§ Try it
In the material below, find the line containing "index mcp: (101, 108)" and the line containing "pinky pip: (144, 340)". Output those two lines and all lines between them exactly, without pictures.

§ Provided information

⟨

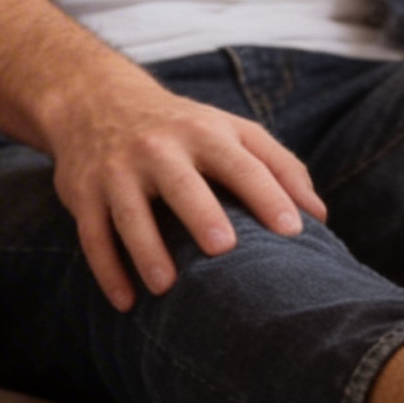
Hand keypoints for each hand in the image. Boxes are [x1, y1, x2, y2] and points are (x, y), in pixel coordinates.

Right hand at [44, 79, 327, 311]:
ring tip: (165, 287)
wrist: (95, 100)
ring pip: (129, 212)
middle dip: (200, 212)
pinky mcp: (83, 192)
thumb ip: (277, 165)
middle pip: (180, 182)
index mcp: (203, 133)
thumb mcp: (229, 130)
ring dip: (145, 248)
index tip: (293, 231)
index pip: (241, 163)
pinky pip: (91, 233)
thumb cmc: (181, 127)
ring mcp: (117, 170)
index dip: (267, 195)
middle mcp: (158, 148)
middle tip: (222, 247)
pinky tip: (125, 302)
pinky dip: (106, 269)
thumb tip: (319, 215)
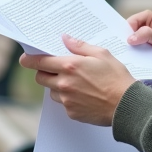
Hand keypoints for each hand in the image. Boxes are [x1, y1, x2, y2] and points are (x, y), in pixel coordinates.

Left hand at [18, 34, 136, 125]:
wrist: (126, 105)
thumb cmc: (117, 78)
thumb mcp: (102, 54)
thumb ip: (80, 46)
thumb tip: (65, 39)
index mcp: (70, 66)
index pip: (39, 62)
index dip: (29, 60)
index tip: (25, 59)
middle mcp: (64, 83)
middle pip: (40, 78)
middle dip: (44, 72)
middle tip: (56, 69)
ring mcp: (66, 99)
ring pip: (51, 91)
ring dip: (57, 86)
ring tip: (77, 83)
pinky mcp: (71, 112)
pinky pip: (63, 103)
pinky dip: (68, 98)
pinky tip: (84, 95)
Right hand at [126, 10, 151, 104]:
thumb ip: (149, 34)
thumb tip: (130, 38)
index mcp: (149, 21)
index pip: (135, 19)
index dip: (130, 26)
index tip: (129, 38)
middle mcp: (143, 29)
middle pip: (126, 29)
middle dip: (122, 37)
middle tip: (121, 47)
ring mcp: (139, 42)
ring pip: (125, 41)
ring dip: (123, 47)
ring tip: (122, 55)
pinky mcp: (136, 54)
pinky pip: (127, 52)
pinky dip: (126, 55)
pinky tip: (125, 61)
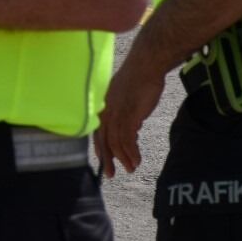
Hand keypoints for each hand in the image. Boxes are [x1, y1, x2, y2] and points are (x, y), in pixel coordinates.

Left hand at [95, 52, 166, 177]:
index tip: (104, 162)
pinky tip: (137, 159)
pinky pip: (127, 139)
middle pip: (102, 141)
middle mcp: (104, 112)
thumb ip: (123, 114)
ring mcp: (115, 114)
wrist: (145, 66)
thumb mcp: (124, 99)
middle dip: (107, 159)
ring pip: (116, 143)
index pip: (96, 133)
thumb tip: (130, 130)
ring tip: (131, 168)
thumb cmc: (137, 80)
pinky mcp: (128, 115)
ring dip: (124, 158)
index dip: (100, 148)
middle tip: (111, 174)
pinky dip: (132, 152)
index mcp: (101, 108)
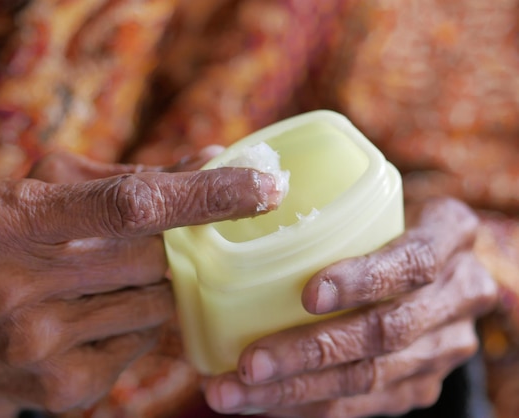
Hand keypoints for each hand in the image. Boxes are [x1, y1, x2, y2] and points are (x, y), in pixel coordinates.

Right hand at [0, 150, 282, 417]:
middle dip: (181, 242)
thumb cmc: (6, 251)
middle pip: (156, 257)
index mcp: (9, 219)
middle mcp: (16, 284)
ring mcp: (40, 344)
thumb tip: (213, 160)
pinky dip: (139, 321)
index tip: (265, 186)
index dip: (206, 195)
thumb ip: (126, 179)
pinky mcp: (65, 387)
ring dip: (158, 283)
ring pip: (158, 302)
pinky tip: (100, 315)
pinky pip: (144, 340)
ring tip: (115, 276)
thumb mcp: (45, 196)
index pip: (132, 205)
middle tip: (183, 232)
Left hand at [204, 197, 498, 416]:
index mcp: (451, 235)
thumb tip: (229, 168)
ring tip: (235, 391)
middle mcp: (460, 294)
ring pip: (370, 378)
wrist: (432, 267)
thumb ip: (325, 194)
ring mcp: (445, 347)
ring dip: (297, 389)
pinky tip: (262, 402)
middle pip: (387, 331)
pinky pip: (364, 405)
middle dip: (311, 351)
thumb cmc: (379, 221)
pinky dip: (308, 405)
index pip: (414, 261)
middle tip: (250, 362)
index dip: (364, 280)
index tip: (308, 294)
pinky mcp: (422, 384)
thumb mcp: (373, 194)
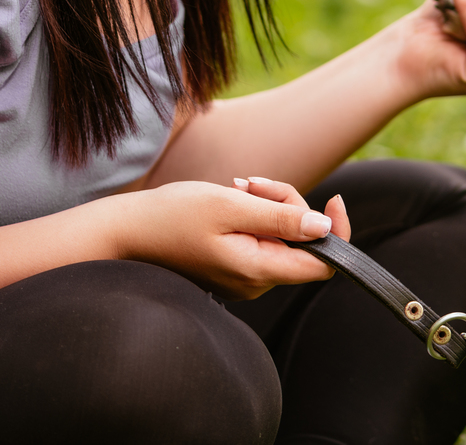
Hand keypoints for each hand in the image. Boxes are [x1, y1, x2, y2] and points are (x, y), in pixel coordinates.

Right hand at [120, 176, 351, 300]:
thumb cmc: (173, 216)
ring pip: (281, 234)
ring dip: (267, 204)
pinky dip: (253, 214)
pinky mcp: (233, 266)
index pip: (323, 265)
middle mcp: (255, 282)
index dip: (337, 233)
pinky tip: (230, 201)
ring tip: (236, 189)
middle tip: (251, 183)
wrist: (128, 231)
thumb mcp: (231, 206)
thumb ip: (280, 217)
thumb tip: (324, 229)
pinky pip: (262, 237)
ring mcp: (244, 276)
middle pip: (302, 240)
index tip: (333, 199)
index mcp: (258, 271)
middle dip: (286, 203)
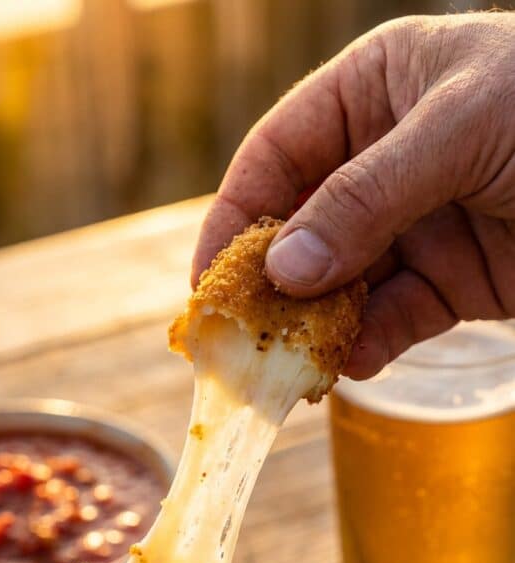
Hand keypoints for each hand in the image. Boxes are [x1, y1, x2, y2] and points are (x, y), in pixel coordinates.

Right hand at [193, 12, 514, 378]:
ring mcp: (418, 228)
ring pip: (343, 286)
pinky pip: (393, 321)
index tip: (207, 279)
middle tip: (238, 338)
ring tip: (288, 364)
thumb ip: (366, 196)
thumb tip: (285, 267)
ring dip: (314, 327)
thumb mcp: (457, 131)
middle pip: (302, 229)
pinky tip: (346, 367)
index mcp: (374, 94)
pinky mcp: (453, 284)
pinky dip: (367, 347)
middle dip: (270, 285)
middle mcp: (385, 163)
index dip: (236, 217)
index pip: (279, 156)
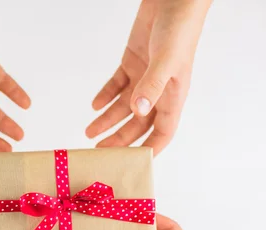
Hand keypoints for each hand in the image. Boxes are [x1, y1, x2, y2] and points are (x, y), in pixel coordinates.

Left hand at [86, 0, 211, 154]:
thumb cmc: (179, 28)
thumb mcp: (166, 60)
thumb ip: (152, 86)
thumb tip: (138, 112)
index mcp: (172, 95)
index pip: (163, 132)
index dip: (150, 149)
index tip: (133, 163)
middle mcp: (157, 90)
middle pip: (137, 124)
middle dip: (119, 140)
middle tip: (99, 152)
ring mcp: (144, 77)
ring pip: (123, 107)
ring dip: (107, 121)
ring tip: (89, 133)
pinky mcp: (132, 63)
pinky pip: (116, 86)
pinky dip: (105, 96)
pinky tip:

⟩

§ Written solution
index mcp: (101, 108)
Hand keypoints for each hand in the image. Boxes are [x1, y1, x2, y2] and points are (x, y), in pixel coordinates.

Right hand at [0, 150, 282, 417]:
middle dip: (181, 242)
thumb cmc: (6, 251)
middle pip: (156, 257)
index mcp: (9, 219)
middle mcp: (16, 284)
ring mcp: (40, 344)
thumb tip: (213, 160)
pinky dip: (139, 321)
index tip: (265, 186)
index dip: (206, 195)
thumb ip: (126, 179)
pinky mcp: (65, 387)
ring dip: (158, 283)
ring pip: (158, 302)
pinky tip: (100, 315)
pinky pip: (144, 340)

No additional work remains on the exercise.